Mom, too, is implicated in this lack of foresight and perspicacity; she is also caught up in the Erik Fisher Football Dream to a degree, and she still wishes to protect Erik. She wants to smooth over the robberies as much as Dad does. However, when the full extent of Erik’s misdeeds come to light, Mom must reckon with her role in his arrested moral development. Upon hearing the story, Grandmom says to her daughter, “[y]ou’re paying now for what you didn’t do back then” (278). Erik’s lack of discipline and accountability have finally caught up with him and with the rest of the family.

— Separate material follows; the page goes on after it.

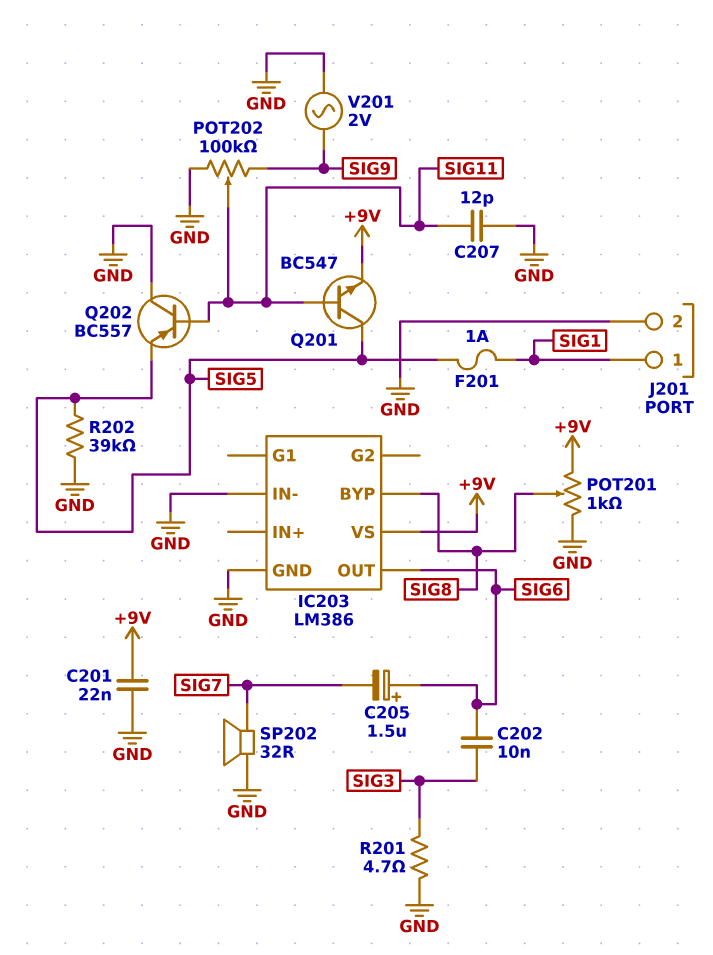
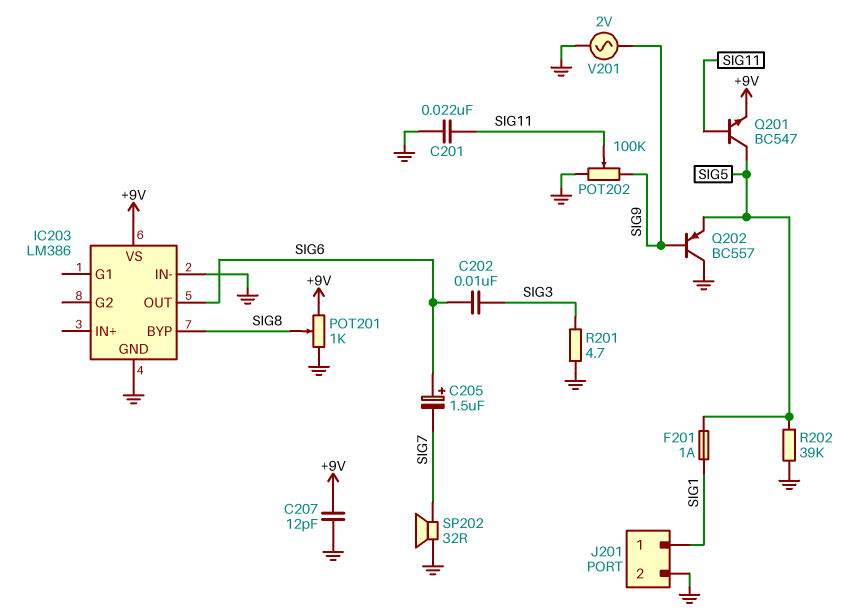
C201: 22nF (+9V, GND) -> 22nF (GND, SIG11)
C207: 12pF (GND, SIG11) -> 12pF (+9V, GND)
Q202: PNP BC557 (B SIG11, C GND, E SIG5) -> PNP BC557 (B SIG9, C GND, E SIG5)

In this light, one could view the shopping spree that Mom sanctions for Paul as atonement for her guilt that he be kept in the dark, literally, about his own impairment and his brother’s shocking role in it. Paul is vindicated. On the other hand, the symbolic significance of the spree is that it signals Paul’s transformation: “I filled up my dresser and my closet with new clothes that fit” (290). Paul has completed his coming-of-age journey and is now grown (again, literally) into his own unique identity, unburdened by fear and deceit. That Dad drops Paul off for his first day of school indicates that he may take a more active role in parenting Paul as well.